• [TEXTO DO EXERCÍCIO]
-=-=-=-=-

Orçamento de meio milhão para novo matadouro está parado

Prefeito promete providências para acabar com trabalho infantil e alega que licenciamento atrasou novo matadouro municipal. Órgão responsável diz que não há registros de pedido 

Texto e fotos por Daniel Santini, da Repórter Brasil
da série especial Promenino*

Atenção: texto e imagens fortes a seguir

Enviado a Lagoa de Pedras (RN) – Desde 21 de janeiro de 2013, a Prefeitura de Lagoa de Pedras, cidade do interior do Rio Grande do Norte onde crianças trabalham no matadouro municipal, conta com um orçamento de R$ 502,125,00 para a construção de um novo abatedouro graças a convênio com o Ministério da Agricultura, Pecuária e Abastecimento. O projeto prevê a construção de instalações sanitárias adequadas, estação de tratamento de água e capacidade para 60 abates por semana (atualmente, segundo o informado pela Prefeitura ao Governo Federal, em média 42 animais são mortos todos os domingos). O dinheiro, no entanto, está parado.

O prefeito Raniere Cesar Amâncio da Silva (DEM) afirma que a demora deve-se ao processo de licenciamento ambiental, que, segundo ele, está sendo feito em conjunto com o Instituto de Assistência Técnica e Extensão Rural do Rio Grande do Norte (Emater). A reportagem entrou em contato com o departamento responsável pelo licenciamento de abatedouros do Instituto de Desenvolvimento Sustentável e Meio Ambiente do Rio Grande do Norte, que informou que não há registro de entrada de pedido de licenciamento para a obra, nem diretamente, nem em parceria com a Emater.

Questionado sobre o número de protocolo do pedido de licenciamento, o prefeito afirmou que, por estar em Natal, não tinha essa informação, mas garantiu que o pedido foi feito e que o novo matadouro ficará pronto até setembro de 2014. “O matadouro atual está realmente em péssimas condições, e temos de reconhecer que houve um erro [em relação ao trabalho infantil]. Vamos tomar providências imediatamente. Já aconteceu outras vezes, proibimos o pessoal, mas qualquer vacilo que a administração dá e os meninos voltam. É igual criança de rua, a gente tira, mas eles voltam”, diz o prefeito, que afirma que, além de reprimir, a prefeitura oferece programas sociais, com psicólogos e assistentes sociais.

Meninos de 12 anos trabalham cortando bois no matadouro municipal

Meninos de 12 anos trabalham cortando bois no matadouro municipal. Fotos: Daniel Santini

Sangue, carne e fezes espalhados colocam em risco saúde de crianças e adultos

Sangue, carne e fezes espalhados colocam em risco saúde de crianças e adultos

“Temos de tentar o máximo de soluções para acabar com isso. A gente orienta, mas o povo é difícil. A dificuldade que nós temos como gestores de municípios pequenos, de forma geral, são os pais. Eles proíbem os filhos de frequentar os programas que executamos”, afirma.

-=-=-=-=-

• [DADOS EXTRAÍDOS]
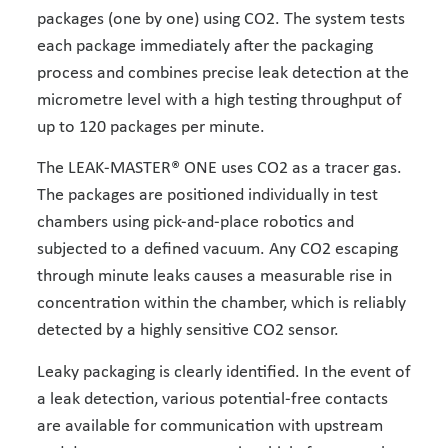
packages (one by one) using CO2. The system tests
each package immediately after the packaging
process and combines precise leak detection at the
micrometre level with a high testing throughput of
up to 120 packages per minute.
The LEAK-MASTER® ONE uses CO2 as a tracer gas.
The packages are positioned individually in test
chambers using pick-and-place robotics and
subjected to a defined vacuum. Any CO2 escaping
through minute leaks causes a measurable rise in
concentration within the chamber, which is reliably
detected by a highly sensitive CO2 sensor.
Leaky packaging is clearly identified. In the event of
a leak detection, various potential-free contacts
are available for communication with upstream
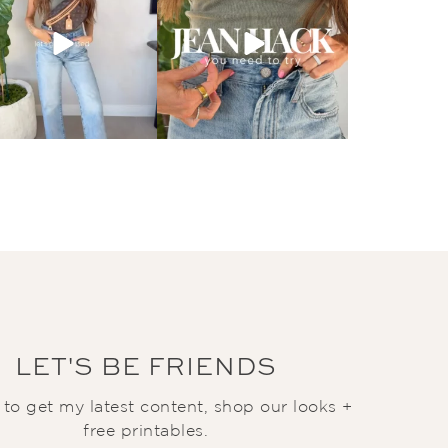
LET'S BE FRIENDS
t to get my latest content, shop our looks +
free printables.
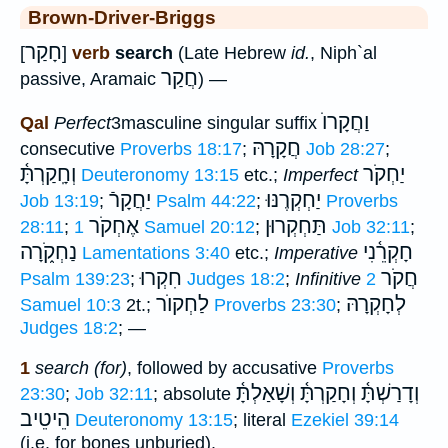
Brown-Driver-Briggs
חָקַר
[
]
verb
search
(Late Hebrew
id.
, Niph`al
חֲקַר
passive, Aramaic
) —
וַחֲקָרוֺ
Qal
Perfect
3masculine singular suffix
חֲקָרָהּ
consecutive
Proverbs 18:17
;
Job 28:27
;
וְחָֽקַרְתָּ֫
יַחְקֹר
Deuteronomy 13:15
etc.;
Imperfect
יַחֲקָרֿ
יַחְקְרֶנּוּ
Job 13:19
;
Psalm 44:22
;
Proverbs
אֶחְקֹר
תַּחְקְרוּן
28:11
;
1 Samuel 20:12
;
Job 32:11
;
נַחְקֹ֑רָה
חָקְרֵ֫נִי
Lamentations 3:40
etc.;
Imperative
חִקְרוּ
חֲקֹר
Psalm 139:23
;
Judges 18:2
;
Infinitive
2
לַחְקוֺר
לְחָקְרָהּ
Samuel 10:3
2t.;
Proverbs 23:30
;
Judges 18:2
; —
1
search (for)
, followed by accusative
Proverbs
וְשָׁאַלְתָּ֫
וְדָרַשְׁתָּ֫ וְחָקַרְתָּ֫
23:30
;
Job 32:11
; absolute
הֵיטֵיב
Deuteronomy 13:15
; literal
Ezekiel 39:14
(i.e. for bones unburied).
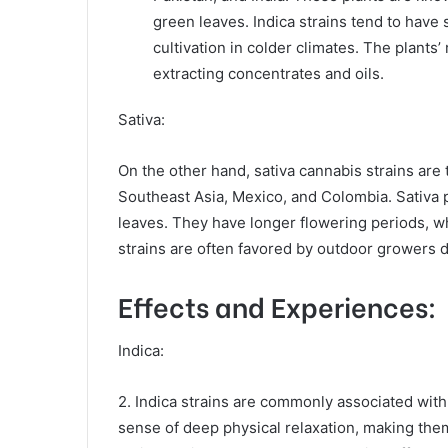
green leaves. Indica strains tend to have
cultivation in colder climates. The plants’
extracting concentrates and oils.
Sativa:
On the other hand, sativa cannabis strains are 
Southeast Asia, Mexico, and Colombia. Sativa pla
leaves. They have longer flowering periods, w
strains are often favored by outdoor growers due
Effects and Experiences:
Indica:
2. Indica strains are commonly associated with
sense of deep physical relaxation, making them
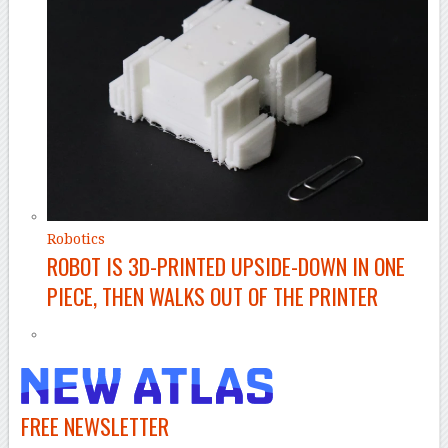
Robotics
ROBOT IS 3D-PRINTED UPSIDE-DOWN IN ONE
PIECE, THEN WALKS OUT OF THE PRINTER
FREE NEWSLETTER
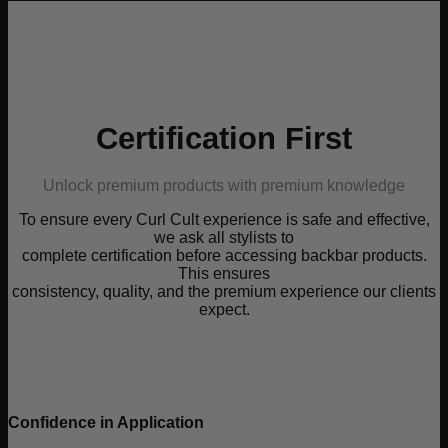
Certification First
Unlock premium products with premium knowledge
To ensure every Curl Cult experience is safe and effective,
we ask all stylists to
complete certification before accessing backbar products.
This ensures
consistency, quality, and the premium experience our clients
expect.
Confidence in Application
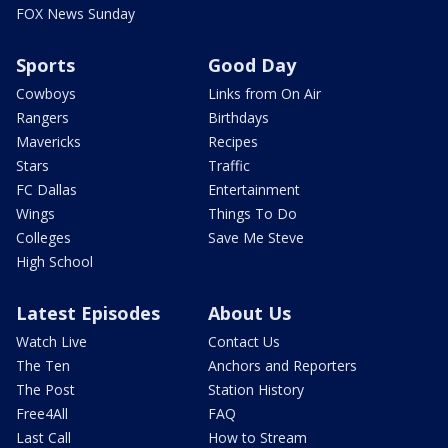
FOX News Sunday
Sports
Good Day
Cowboys
Links from On Air
Rangers
Birthdays
Mavericks
Recipes
Stars
Traffic
FC Dallas
Entertainment
Wings
Things To Do
Colleges
Save Me Steve
High School
Latest Episodes
About Us
Watch Live
Contact Us
The Ten
Anchors and Reporters
The Post
Station History
Free4All
FAQ
Last Call
How to Stream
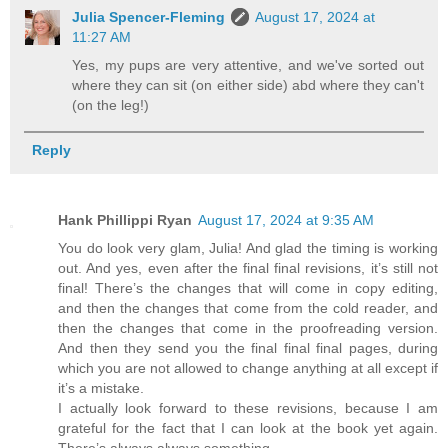
Julia Spencer-Fleming
August 17, 2024 at
11:27 AM
Yes, my pups are very attentive, and we've sorted out
where they can sit (on either side) abd where they can't
(on the leg!)
Reply
Hank Phillippi Ryan
August 17, 2024 at 9:35 AM
You do look very glam, Julia! And glad the timing is working
out. And yes, even after the final final revisions, it’s still not
final! There’s the changes that will come in copy editing,
and then the changes that come from the cold reader, and
then the changes that come in the proofreading version.
And then they send you the final final final pages, during
which you are not allowed to change anything at all except if
it’s a mistake.
I actually look forward to these revisions, because I am
grateful for the fact that I can look at the book yet again.
There’s always always something….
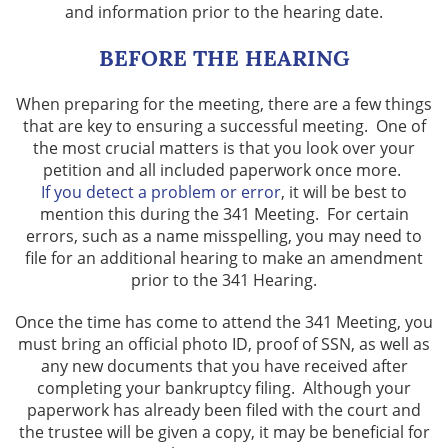
and information prior to the hearing date.
BEFORE THE HEARING
When preparing for the meeting, there are a few things
that are key to ensuring a successful meeting. One of
the most crucial matters is that you look over your
petition and all included paperwork once more.
If you detect a problem or error
, it will be best to
mention this during the 341 Meeting. For certain
errors, such as a name misspelling, you may need to
file for an additional hearing to make an amendment
prior to the 341 Hearing.
Once the time has come to attend the 341 Meeting, you
must bring an official photo ID, proof of SSN, as well as
any new documents that you have received after
completing your bankruptcy filing. Although your
paperwork has already been filed with the court and
the trustee will be given a copy, it may be beneficial for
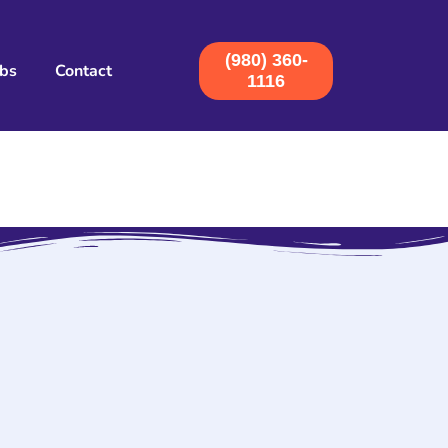
(980) 360-
obs
Contact
1116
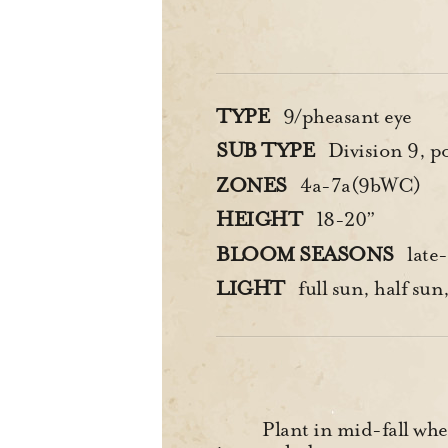
TYPE
9/pheasant eye
SUB TYPE
Division 9, poe
ZONES
4a-7a(9bWC)
HEIGHT
18-20”
BLOOM SEASONS
late
LIGHT
full sun, half sun,
Plant in mid-fall when 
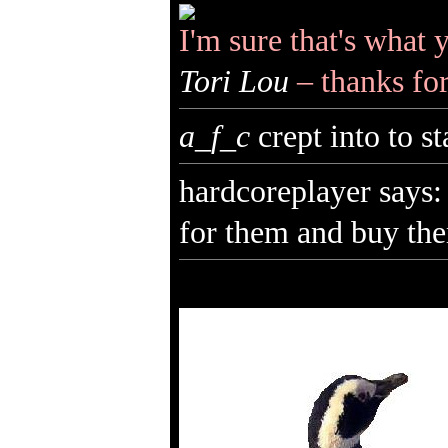
I'm sure that's what 
Tori Lou
– thanks fo
a_f_c
crept into to s
hardcoreplayer says: 
for them and buy the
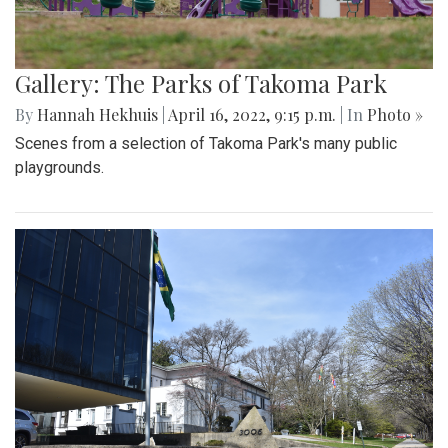
Gallery: The Parks of Takoma Park
By
Hannah Hekhuis
|
April 16, 2022, 9:15 p.m.
| In
Photo »
Scenes from a selection of Takoma Park's many public
playgrounds.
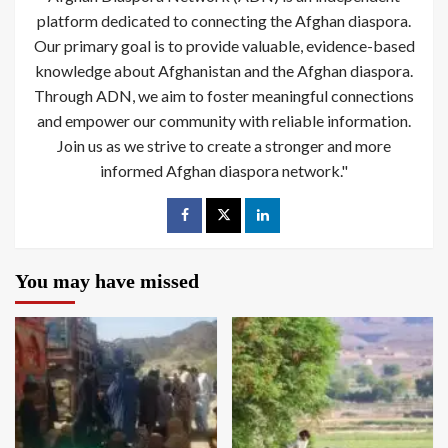
platform dedicated to connecting the Afghan diaspora.
Our primary goal is to provide valuable, evidence-based
knowledge about Afghanistan and the Afghan diaspora.
Through ADN, we aim to foster meaningful connections
and empower our community with reliable information.
Join us as we strive to create a stronger and more
informed Afghan diaspora network."
You may have missed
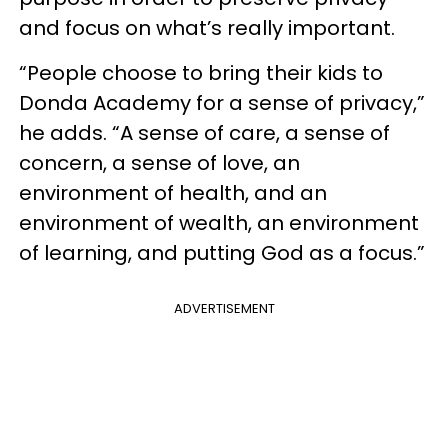
and focus on what’s really important.
“People choose to bring their kids to
Donda Academy for a sense of privacy,”
he adds. “A sense of care, a sense of
concern, a sense of love, an
environment of health, and an
environment of wealth, an environment
of learning, and putting God as a focus.”
ADVERTISEMENT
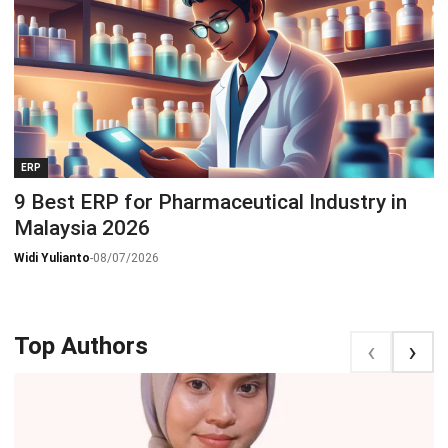
ERP
9 Best ERP for Pharmaceutical Industry in
Malaysia 2026
Widi Yulianto
-
08/07/2026
Top Authors
‹
‹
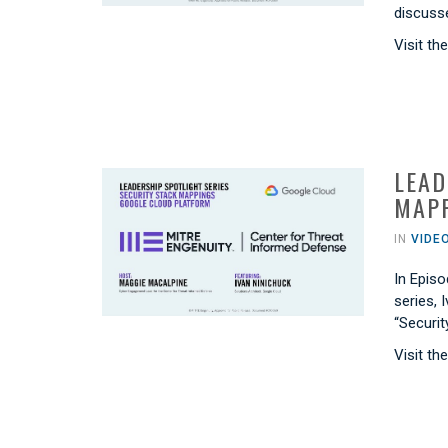
discusse
Visit th
LEAD
MAPP
IN
VIDE
In Episo
series, 
“Securi
Visit th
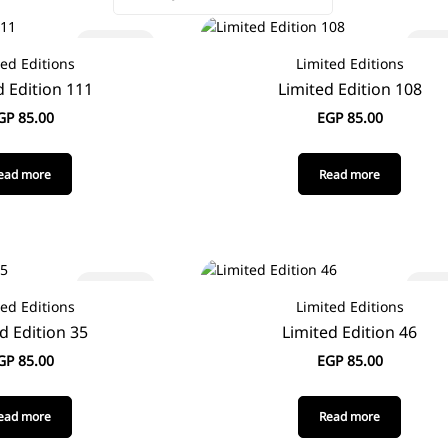
Sold out
Sold
ted Editions
Limited Editions
d Edition 111
Limited Edition 108
GP
85.00
EGP
85.00
ead more
Read more
Sold out
Sold
ted Editions
Limited Editions
d Edition 35
Limited Edition 46
GP
85.00
EGP
85.00
ead more
Read more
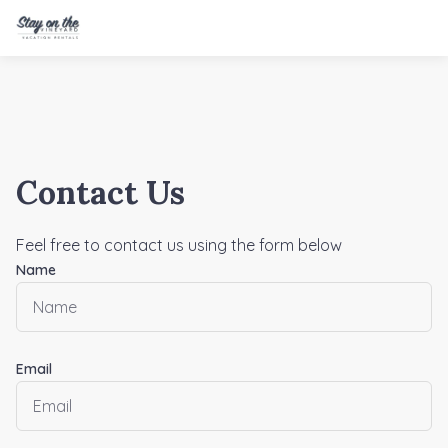
Contact Us
Feel free to contact us using the form below
Name
Email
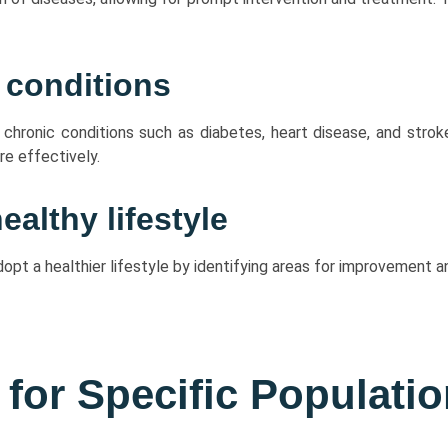
 conditions
r chronic conditions such as diabetes, heart disease, and strok
e effectively.
althy lifestyle
dopt a healthier lifestyle by identifying areas for improvement
 for Specific Populati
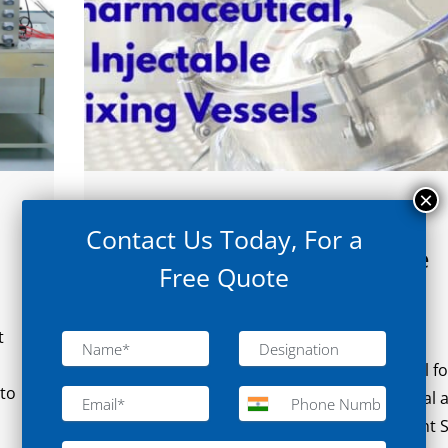
August 21, 2025
Contact Us Today, For a
Choosing the Right Injectable
Free Quote
Mixing Vessel for Sterile
Manufacturing
t
Choosing the Right Injectable Mixing Vessel fo
 to
Sterile Manufacturing In the pharmaceutical 
biotechnology industries, selecting the right S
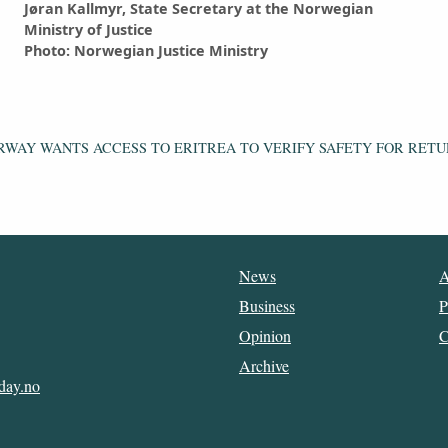
Jøran Kallmyr, State Secretary at the Norwegian
Ministry of Justice
Photo: Norwegian Justice Ministry
RWAY WANTS ACCESS TO ERITREA TO VERIFY SAFETY FOR RETU
News
A
Business
P
Opinion
C
Archive
day.no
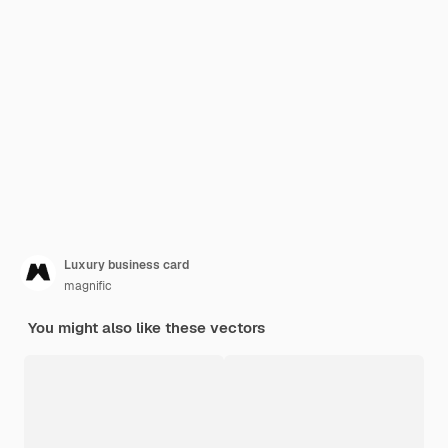
Luxury business card
magnific
You might also like these vectors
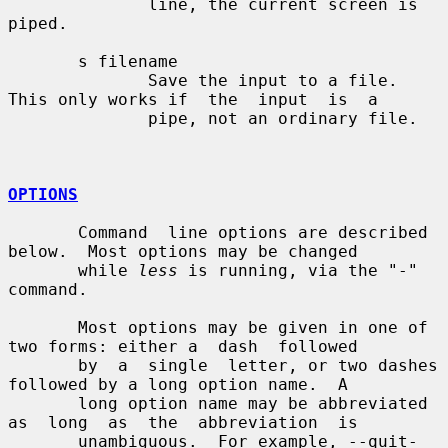
              line, the current screen is 
piped.

       s filename

              Save the input to a file.  
This only works if  the  input  is  a

              pipe, not an ordinary file.

OPTIONS
       Command  line options are described 
below.  Most options may be changed

       while 
less
 is running, via the "-" 
command.

       Most options may be given in one of 
two forms: either a  dash  followed

       by  a  single  letter, or two dashes 
followed by a long option name.  A

       long option name may be abbreviated 
as  long  as  the  abbreviation  is

       unambiguous.  For example, --quit-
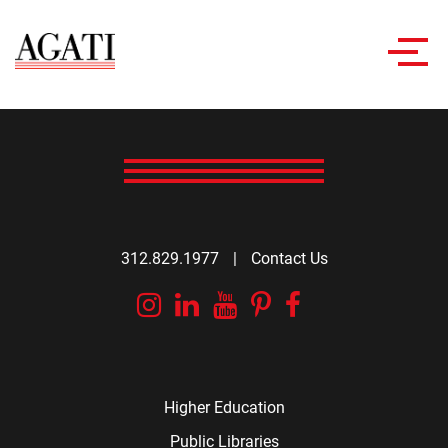
Toggl
navig
312.829.1977
|
Contact Us
Instagram
Linkedin
YouTube
Pinterest
Facebook
Higher Education
Public Libraries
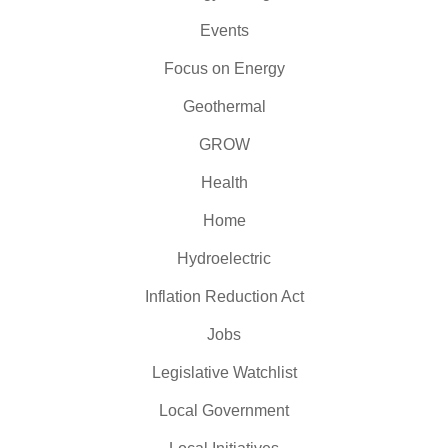
Events
Focus on Energy
Geothermal
GROW
Health
Home
Hydroelectric
Inflation Reduction Act
Jobs
Legislative Watchlist
Local Government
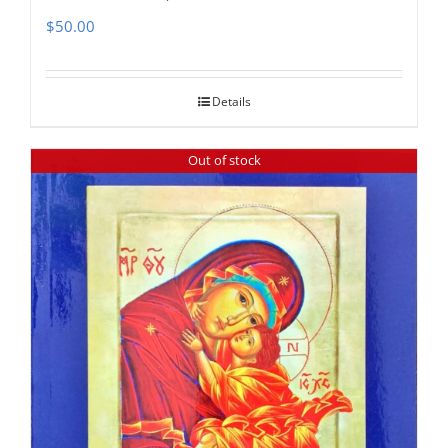
$
50.00
Details
Out of stock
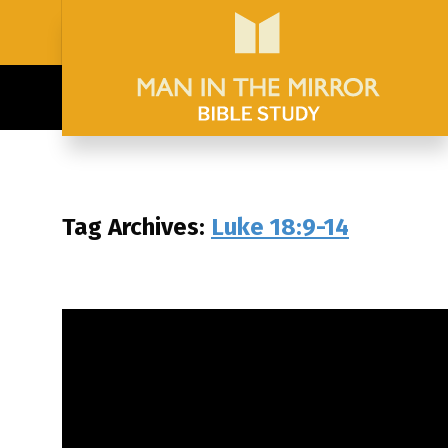
Tag Archives:
Luke 18:9-14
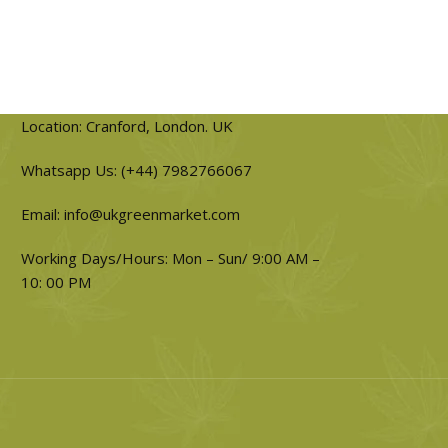
Location: Cranford, London. UK
Whatsapp Us: (+44) 7982766067
Email: info@ukgreenmarket.com
Working Days/Hours: Mon – Sun/ 9:00 AM –
10: 00 PM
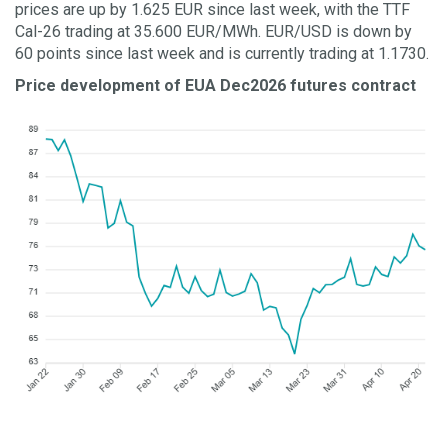
prices are up by 1.625 EUR since last week, with the TTF
Cal-26 trading at 35.600 EUR/MWh. EUR/USD is down by
60 points since last week and is currently trading at 1.1730.
Price development of EUA Dec2026 futures contract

-=-=-=-=-

• [EXERCÍCIOS]
• a. Na reportagem sobre o matadouro de Lagoa de Pedras, até quando o prefeito garante que o novo matadouro ficará pronto?
• b. Continue a reportagem sobre o matadouro de Lagoa de Pedras a partir do ponto em que ela termina.

• [RESPOSTAS DAS TAREFAS]
• a. Até setembro de 2014.

• b.
Problema regional
O emprego de crianças e adolescentes em matadouros está longe de ser exclusividade de Lagoa de Pedras. A auditora fiscal Marinalva Cardoso Dantas, que comandou a ação na cidade, já fiscalizou e registrou trabalho infantil em matadouros dos municípios de Acari, Bom Jesus, Caicó, Cruzeta, Currais Novos, Itaú, Jardim do Seridó, João Câmara, Lagoa Nova, Nova Cruz, São Paulo do Potengi, Tangará, Touros e Vera Cruz, entre outros. A estratégia de cobrar prefeitos, e, em alguns casos, em parceria com o Ministério Público Estadual, até responsabilizá-los judicialmente com abertura de processos, tem dado resultados.

Além de visitar Lagoa de Pedra, a reportagem esteve também no abatedouro de Brejinho (RN), onde ouviu relatos sobre o emprego de crianças e adolescentes na atividade, e no município de João Câmara (RN), um dos flagrados com trabalho infantil em matadouros em 2008.

Apesar do aviso de que é proibida a presença de crianças, feirantes relataram que os meninos costumam ficar no terreno ao lado do abatedouro de Brejinho (RN), esperando para trabalhar nos restos dos bois

Apesar do aviso de que é proibida a presença de crianças, feirantes relataram que os meninos costumam ficar no terreno ao lado do abatedouro de Brejinho (RN), esperando para trabalhar nos restos dos bois

O "fateiro" Reginaldo Raimundo da Silva ao lado dos escombros onde antes funcionava o antigo abatedouro municipal de João Câmara (RN), desativado após denúncia. Foto: Daniel Santini

O “fateiro” Reginaldo Raimundo da Silva ao lado dos escombros onde antes funcionava o antigo abatedouro municipal de João Câmara (RN), desativado após denúncia. Foto: Daniel Santini

Neste último, após a denúncia, o abatedouro público irregular foi desativado e destruído. No matadouro atual de João Câmara (RN), construído longe do centro urbano, são os adultos que trabalham como “fateiros”. “As condições mudaram muito, usamos equipamentos e é tudo muito mais limpo”, conta Reginaldo Raimundo da Silva, 36 anos, ao lado dos escombros em que funcionava o antigo matadouro. Ele conta que trabalha limpando tripas de bois na cidade desde os 10 anos de idade. “Agora estou recebendo um salário e comecei a cursar o ensino médio. Quero ser professor”, sonha.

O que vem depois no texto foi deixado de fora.